> [PROVIDED INFORMATION]
━━━━━━━━

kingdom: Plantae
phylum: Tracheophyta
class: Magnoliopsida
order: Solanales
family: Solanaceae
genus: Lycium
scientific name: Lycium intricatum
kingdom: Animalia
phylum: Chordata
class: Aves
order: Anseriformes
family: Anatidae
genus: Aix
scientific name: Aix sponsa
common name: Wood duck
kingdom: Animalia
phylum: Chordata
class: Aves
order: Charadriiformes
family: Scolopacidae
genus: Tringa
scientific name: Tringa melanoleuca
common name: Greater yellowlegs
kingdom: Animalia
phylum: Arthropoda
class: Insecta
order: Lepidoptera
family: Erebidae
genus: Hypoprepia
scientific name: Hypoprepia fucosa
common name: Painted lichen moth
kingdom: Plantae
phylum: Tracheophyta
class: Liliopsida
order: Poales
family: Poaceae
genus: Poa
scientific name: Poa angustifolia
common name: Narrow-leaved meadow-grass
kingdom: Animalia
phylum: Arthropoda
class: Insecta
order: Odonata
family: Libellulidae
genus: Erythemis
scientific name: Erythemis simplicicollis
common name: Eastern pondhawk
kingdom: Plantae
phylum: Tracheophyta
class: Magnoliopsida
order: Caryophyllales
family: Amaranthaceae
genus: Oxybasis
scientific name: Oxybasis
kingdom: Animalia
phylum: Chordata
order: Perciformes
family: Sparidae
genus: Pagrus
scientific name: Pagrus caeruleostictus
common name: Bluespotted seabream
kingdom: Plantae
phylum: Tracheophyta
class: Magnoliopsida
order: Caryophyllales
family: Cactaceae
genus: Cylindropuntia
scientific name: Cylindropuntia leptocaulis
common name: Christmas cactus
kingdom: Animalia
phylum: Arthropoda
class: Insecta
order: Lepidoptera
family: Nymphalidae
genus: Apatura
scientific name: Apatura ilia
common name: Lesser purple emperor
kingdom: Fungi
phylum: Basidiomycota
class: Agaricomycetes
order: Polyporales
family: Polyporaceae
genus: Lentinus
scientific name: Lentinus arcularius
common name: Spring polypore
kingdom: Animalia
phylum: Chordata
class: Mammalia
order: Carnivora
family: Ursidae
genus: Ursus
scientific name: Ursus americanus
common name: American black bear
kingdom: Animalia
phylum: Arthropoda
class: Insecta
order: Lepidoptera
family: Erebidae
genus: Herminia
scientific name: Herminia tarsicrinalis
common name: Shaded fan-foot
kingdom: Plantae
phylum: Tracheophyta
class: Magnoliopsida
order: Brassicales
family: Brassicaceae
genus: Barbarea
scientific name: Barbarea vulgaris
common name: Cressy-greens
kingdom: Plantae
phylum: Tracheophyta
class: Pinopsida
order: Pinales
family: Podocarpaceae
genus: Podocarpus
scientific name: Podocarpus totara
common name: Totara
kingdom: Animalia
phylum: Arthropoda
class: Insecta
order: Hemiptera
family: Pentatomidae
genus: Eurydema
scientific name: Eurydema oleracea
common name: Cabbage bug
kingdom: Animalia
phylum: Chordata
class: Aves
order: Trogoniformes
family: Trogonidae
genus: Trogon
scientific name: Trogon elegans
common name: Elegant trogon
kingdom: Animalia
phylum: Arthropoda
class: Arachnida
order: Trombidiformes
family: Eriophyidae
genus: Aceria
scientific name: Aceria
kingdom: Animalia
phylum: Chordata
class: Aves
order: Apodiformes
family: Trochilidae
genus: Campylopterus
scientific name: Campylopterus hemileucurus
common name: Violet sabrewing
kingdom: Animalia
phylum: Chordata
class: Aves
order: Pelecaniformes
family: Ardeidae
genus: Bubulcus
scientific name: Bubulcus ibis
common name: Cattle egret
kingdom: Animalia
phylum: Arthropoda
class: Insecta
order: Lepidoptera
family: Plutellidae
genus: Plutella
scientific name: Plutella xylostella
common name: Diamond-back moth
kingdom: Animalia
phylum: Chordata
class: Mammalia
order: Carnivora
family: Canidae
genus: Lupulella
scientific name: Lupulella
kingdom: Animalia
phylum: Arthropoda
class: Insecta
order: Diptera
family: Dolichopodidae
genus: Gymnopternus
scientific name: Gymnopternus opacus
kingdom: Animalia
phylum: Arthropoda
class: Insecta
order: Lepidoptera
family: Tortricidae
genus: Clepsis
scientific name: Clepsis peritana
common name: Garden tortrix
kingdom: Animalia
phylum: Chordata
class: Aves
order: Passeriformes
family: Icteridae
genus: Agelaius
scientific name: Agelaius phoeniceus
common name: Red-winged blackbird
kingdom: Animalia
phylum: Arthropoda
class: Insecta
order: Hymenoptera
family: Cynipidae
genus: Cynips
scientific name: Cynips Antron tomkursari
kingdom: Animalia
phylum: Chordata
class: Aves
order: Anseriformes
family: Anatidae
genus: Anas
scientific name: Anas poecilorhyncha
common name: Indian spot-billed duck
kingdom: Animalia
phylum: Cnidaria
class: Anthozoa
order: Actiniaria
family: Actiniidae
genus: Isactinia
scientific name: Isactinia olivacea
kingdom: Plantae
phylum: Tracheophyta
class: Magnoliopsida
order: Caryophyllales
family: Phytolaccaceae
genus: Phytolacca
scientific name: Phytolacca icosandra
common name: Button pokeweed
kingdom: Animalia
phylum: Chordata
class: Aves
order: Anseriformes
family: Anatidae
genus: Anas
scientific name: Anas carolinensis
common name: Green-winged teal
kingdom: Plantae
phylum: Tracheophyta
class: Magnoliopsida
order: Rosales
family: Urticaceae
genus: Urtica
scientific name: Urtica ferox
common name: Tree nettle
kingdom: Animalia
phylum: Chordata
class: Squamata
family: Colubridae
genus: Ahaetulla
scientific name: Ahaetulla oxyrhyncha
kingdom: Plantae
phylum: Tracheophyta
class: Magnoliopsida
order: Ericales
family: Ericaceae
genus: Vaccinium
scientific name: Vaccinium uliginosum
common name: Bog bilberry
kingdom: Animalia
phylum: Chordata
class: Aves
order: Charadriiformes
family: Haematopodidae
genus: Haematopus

━━━━━━━━

Please retype the entries above, from their first line through the line with "genus: Tringa", with each line unchanged.

> [RESULT OF THE TASK]
kingdom: Plantae
phylum: Tracheophyta
class: Magnoliopsida
order: Solanales
family: Solanaceae
genus: Lycium
scientific name: Lycium intricatum
kingdom: Animalia
phylum: Chordata
class: Aves
order: Anseriformes
family: Anatidae
genus: Aix
scientific name: Aix sponsa
common name: Wood duck
kingdom: Animalia
phylum: Chordata
class: Aves
order: Charadriiformes
family: Scolopacidae
genus: Tringa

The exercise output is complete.